### What to work on
Turn the material into a Markdown table with the columns n and Line, one row per line with its row number, leaving out blank lines. Begin at the line that contains "genus: Syncretocarpus" and stop after the line that contains "name author: (L.) Cass.".

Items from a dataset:

start

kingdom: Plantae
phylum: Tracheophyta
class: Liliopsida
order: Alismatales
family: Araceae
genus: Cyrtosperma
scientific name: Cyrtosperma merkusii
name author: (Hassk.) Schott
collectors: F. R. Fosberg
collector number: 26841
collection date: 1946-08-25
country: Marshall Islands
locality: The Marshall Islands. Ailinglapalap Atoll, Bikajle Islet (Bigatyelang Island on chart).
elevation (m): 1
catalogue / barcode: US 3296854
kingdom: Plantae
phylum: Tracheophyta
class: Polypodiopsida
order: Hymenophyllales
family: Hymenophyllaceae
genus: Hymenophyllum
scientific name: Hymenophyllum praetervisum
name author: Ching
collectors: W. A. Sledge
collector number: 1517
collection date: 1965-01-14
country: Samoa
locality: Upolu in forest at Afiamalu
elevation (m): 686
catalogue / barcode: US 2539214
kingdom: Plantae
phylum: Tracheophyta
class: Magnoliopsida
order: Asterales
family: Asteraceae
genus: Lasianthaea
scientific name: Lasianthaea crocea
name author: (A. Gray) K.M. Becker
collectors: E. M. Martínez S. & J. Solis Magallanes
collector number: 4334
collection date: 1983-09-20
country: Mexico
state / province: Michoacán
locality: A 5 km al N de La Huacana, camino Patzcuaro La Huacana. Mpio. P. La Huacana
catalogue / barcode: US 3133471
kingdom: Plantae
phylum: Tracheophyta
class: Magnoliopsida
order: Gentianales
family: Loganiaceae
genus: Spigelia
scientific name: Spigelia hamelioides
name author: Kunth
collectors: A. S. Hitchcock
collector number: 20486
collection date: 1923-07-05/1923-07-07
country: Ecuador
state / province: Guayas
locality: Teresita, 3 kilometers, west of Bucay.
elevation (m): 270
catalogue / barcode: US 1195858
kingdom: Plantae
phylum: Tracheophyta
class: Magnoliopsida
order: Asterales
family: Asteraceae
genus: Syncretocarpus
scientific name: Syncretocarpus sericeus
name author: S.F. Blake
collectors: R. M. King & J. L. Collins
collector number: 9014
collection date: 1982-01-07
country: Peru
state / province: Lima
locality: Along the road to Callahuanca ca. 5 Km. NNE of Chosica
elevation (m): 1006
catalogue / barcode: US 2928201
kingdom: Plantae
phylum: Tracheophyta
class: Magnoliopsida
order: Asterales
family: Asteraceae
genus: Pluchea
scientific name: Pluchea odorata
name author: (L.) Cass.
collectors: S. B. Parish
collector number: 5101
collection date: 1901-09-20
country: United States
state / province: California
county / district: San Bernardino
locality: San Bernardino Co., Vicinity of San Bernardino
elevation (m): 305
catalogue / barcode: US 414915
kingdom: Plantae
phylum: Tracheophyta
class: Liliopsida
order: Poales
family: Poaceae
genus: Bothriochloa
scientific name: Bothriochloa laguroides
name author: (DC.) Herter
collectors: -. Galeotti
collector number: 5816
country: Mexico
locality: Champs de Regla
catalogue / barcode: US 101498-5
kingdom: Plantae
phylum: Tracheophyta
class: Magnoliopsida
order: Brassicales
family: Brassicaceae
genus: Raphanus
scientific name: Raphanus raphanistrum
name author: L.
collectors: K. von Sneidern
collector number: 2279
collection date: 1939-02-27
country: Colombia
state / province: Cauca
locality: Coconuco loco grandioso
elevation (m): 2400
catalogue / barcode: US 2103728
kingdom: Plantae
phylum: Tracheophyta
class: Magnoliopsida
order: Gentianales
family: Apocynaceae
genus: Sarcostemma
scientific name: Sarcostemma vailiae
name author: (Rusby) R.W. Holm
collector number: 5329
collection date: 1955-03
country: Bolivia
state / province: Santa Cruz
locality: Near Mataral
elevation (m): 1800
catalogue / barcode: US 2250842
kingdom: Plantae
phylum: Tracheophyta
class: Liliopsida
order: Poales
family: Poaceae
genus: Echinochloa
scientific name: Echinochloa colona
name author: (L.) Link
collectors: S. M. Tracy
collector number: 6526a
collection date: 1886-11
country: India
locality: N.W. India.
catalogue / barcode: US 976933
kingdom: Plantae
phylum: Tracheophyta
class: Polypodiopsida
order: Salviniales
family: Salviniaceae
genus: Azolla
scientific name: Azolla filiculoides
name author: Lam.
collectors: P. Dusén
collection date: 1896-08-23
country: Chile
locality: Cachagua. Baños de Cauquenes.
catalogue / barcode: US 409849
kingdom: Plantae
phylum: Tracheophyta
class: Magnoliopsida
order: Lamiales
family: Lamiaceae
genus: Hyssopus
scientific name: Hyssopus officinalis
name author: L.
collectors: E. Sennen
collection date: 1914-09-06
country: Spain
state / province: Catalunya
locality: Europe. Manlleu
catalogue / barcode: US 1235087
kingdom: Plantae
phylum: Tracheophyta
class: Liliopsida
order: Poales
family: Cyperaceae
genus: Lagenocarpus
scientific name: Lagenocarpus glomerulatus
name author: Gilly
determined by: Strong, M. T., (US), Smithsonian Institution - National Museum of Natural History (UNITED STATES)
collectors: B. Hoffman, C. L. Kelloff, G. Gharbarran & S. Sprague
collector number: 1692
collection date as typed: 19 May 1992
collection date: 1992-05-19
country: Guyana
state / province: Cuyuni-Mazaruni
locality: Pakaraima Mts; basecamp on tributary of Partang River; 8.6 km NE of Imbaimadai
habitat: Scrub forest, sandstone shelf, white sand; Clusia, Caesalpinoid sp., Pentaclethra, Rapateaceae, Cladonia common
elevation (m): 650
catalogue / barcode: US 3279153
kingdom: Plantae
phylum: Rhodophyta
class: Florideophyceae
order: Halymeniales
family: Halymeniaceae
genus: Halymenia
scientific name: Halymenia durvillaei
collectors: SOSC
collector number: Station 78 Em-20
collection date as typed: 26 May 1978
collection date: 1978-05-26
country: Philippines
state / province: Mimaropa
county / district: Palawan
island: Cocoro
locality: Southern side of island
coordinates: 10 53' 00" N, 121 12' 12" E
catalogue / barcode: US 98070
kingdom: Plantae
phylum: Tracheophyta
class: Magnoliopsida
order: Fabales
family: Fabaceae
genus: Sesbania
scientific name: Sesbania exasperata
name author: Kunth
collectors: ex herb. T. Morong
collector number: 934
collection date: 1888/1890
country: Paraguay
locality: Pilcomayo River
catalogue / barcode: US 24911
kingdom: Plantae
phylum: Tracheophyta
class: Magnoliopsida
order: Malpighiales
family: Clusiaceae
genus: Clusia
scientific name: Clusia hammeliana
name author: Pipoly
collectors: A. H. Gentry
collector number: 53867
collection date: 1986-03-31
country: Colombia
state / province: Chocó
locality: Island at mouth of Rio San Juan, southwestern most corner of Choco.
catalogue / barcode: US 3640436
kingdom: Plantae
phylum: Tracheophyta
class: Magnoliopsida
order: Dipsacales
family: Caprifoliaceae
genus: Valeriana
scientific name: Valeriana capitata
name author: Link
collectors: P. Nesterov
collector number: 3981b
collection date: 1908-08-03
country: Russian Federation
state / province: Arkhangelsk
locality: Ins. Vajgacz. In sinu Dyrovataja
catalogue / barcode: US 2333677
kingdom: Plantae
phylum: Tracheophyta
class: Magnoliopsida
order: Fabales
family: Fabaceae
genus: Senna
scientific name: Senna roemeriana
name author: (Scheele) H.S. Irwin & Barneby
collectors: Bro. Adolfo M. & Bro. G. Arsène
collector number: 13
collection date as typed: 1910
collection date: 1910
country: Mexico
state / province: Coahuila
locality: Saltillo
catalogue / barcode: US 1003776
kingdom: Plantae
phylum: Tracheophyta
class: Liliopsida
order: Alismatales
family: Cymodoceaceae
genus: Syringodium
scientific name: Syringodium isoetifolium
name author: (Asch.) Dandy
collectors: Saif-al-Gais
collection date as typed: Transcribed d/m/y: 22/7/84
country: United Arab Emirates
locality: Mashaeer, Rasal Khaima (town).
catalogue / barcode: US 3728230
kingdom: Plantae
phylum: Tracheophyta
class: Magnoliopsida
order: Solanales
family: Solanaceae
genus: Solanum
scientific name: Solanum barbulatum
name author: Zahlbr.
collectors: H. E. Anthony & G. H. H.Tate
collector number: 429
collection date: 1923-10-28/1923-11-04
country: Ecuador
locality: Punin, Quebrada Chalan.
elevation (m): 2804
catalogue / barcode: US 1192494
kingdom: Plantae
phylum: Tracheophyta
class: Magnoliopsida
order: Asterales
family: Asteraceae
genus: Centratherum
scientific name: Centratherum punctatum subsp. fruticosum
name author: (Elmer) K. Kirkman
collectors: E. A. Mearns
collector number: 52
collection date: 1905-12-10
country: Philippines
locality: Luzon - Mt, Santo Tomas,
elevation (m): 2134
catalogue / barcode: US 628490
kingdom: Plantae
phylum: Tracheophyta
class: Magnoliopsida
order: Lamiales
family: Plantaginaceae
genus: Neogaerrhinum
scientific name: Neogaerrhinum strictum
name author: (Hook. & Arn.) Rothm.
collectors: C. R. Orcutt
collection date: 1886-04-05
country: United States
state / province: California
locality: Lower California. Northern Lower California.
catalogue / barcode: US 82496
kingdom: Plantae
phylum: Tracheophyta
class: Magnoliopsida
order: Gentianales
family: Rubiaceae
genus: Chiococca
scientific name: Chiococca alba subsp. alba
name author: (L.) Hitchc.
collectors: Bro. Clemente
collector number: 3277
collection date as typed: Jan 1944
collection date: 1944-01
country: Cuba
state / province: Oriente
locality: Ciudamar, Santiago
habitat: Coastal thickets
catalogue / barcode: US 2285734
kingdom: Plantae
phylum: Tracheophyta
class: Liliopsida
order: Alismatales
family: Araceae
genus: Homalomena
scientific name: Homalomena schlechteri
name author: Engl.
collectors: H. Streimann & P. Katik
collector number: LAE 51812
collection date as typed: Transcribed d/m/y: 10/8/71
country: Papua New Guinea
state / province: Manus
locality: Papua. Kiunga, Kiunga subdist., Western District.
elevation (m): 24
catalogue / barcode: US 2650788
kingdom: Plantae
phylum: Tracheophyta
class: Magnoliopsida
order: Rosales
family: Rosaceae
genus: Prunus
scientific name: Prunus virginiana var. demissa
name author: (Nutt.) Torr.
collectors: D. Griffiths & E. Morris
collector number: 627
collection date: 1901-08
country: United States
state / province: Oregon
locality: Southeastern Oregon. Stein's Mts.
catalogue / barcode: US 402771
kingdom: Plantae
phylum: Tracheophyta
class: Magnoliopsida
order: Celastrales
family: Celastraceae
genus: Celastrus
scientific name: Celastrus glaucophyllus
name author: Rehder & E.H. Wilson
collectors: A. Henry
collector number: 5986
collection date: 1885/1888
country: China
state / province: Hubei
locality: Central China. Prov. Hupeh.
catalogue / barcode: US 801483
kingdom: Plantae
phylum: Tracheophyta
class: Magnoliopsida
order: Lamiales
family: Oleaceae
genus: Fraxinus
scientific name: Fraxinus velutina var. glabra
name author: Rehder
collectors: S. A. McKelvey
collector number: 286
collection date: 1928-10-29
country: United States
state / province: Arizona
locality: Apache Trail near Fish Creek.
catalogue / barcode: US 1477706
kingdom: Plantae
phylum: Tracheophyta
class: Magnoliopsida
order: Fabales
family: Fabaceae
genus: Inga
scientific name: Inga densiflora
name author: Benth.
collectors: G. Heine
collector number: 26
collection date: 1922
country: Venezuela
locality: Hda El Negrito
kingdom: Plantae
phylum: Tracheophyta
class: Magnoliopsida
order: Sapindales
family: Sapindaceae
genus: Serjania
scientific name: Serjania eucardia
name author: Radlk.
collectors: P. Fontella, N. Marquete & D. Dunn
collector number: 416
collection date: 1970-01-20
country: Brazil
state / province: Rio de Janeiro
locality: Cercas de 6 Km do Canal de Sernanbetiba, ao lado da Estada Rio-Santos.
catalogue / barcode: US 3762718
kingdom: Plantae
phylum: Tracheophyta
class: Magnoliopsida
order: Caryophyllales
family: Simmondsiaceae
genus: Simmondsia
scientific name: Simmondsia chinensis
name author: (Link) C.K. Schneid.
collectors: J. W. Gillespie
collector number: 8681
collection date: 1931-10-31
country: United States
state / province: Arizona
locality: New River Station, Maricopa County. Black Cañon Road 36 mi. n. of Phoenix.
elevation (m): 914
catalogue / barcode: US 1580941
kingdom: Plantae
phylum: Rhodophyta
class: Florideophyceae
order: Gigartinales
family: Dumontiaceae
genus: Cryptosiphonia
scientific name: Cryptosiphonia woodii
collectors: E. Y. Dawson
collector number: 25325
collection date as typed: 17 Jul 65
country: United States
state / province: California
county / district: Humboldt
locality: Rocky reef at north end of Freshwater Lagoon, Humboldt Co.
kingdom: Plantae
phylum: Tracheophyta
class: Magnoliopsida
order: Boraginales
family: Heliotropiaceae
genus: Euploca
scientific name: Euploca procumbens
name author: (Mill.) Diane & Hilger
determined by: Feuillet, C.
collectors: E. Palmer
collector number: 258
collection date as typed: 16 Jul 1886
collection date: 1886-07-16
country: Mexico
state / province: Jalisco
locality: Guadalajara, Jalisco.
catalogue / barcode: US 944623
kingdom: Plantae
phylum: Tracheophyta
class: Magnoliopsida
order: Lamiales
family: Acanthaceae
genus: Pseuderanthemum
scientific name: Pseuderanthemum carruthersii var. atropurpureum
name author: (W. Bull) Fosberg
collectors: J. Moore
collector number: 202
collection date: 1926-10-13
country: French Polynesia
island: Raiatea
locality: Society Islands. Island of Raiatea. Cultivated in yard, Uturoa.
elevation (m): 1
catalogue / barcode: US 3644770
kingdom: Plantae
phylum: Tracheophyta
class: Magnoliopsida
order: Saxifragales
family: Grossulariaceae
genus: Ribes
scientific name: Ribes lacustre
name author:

end

### Task result
| n | Line |
|---|---|
| 1 | genus: Syncretocarpus |
| 2 | scientific name: Syncretocarpus sericeus |
| 3 | name author: S.F. Blake |
| 4 | collectors: R. M. King & J. L. Collins |
| 5 | collector number: 9014 |
| 6 | collection date: 1982-01-07 |
| 7 | country: Peru |
| 8 | state / province: Lima |
| 9 | locality: Along the road to Callahuanca ca. 5 Km. NNE of Chosica |
| 10 | elevation (m): 1006 |
| 11 | catalogue / barcode: US 2928201 |
| 12 | kingdom: Plantae |
| 13 | phylum: Tracheophyta |
| 14 | class: Magnoliopsida |
| 15 | order: Asterales |
| 16 | family: Asteraceae |
| 17 | genus: Pluchea |
| 18 | scientific name: Pluchea odorata |
| 19 | name author: (L.) Cass. |